SOURCE PASSAGE:
·····

Car on Aurora Bridge, 1932
Not too much traffic on the Aurora Bridge back in 1932.
West Garfield Street Bridge, 1930
Another gorgeous creation to emerge during the Great Depression was the West Garfield Street Bridge. Now better known as the Magnolia Bridge, the structure was built in 1930. The bridge connects Seattle’s Magnolia and Interbay neighborhoods over the filled-in tidelands of Smith Cove. It is one of only three road connections from Magnolia to the rest of Seattle.
Looking up Pike Street from First Avenue, 1930
According to KCTS, the national New Deal Federal Theater Project (1935 to 1939) provided jobs for unemployed individuals in the performing arts profession through various theater companies. Part of the project was called “Living Newspapers,” and it featured local events acted out in front of an audience. The touring companies formed in Washington were some of the most beloved in the nation, and this new wave of arts in the Pacific Northwest is thought to have helped pave the way for Seattle’s lasting identity as an arts-centric community.
The Hotel Butler, ca. 1930
The Hotel Butler began operating in 1903. The hotel gained a reputation during the Prohibition era for ignoring laws against alcohol. The Great Depression forced it to close its doors in 1933, and now all that remains are the lower two floors of the building, which were converted into a parking garage.
Volunteer Park, 1934
In the summer of 1927, the Seattle Board of Park Commissioners authorized funds to build two greenhouses to grow bedding plants for all of Seattle’s parks. The funds supported 60,000 plants a year at a total cost of $16,000. Magical Volunteer Park was one of the beneficiaries of this growth before the Great Depression hit.
Seattle Art Museum, 1933
On June 23, 1933, the Seattle Art Museum opened its doors in Volunteer Park. Richard E. Fuller, president of the Art Institute of Seattle, and his mother, Margaret (MacTavish) Fuller, generously gave the museum to the City of Seattle as a gift. The museum in Volunteer Park was designed by Carl F. Gould, who was head of the University of Washington’s School of Architecture and principal architect of the university’s “college gothic” buildings, including the spectacular Suzzallo Library.

·····

DATASET:
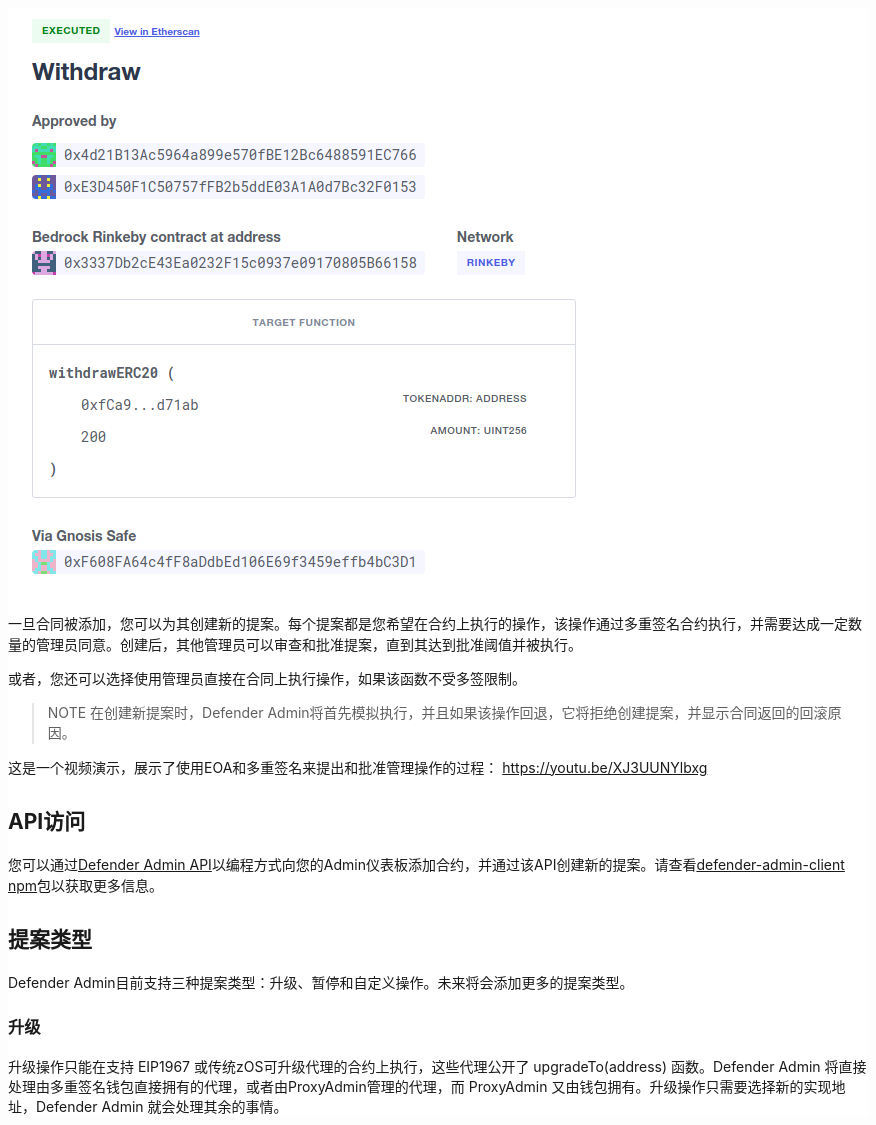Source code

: ![admin-2.png](img/admin-2.png)

一旦合同被添加，您可以为其创建新的提案。每个提案都是您希望在合约上执行的操作，该操作通过多重签名合约执行，并需要达成一定数量的管理员同意。创建后，其他管理员可以审查和批准提案，直到其达到批准阈值并被执行。

或者，您还可以选择使用管理员直接在合同上执行操作，如果该函数不受多签限制。

> NOTE
在创建新提案时，Defender Admin将首先模拟执行，并且如果该操作回退，它将拒绝创建提案，并显示合同返回的回滚原因。

这是一个视频演示，展示了使用EOA和多重签名来提出和批准管理操作的过程：
https://youtu.be/XJ3UUNYlbxg

## API访问
您可以通过[Defender Admin API](../../API-Reference/Admin.md)以编程方式向您的Admin仪表板添加合约，并通过该API创建新的提案。请查看[defender-admin-client npm](https://www.npmjs.com/package/defender-admin-client)包以获取更多信息。

## 提案类型
Defender Admin目前支持三种提案类型：升级、暂停和自定义操作。未来将会添加更多的提案类型。

### 升级
升级操作只能在支持 EIP1967 或传统zOS可升级代理的合约上执行，这些代理公开了 upgradeTo(address) 函数。Defender Admin 将直接处理由多重签名钱包直接拥有的代理，或者由ProxyAdmin管理的代理，而 ProxyAdmin 又由钱包拥有。升级操作只需要选择新的实现地址，Defender Admin 就会处理其余的事情。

·····

AIM OF THE TASK: Recast the paragraph of the passage on Seattle in the 1930s that begins "The Hotel Butler began operating" as a brief list of its main facts. The items play no part in this work.

TASK SOLUTION:
- The Hotel Butler opened in 1903.
- During Prohibition, it became known for ignoring laws against alcohol.
- The Great Depression forced it to close in 1933.
- Only the lower two floors of the building remain, and they were converted into a parking garage.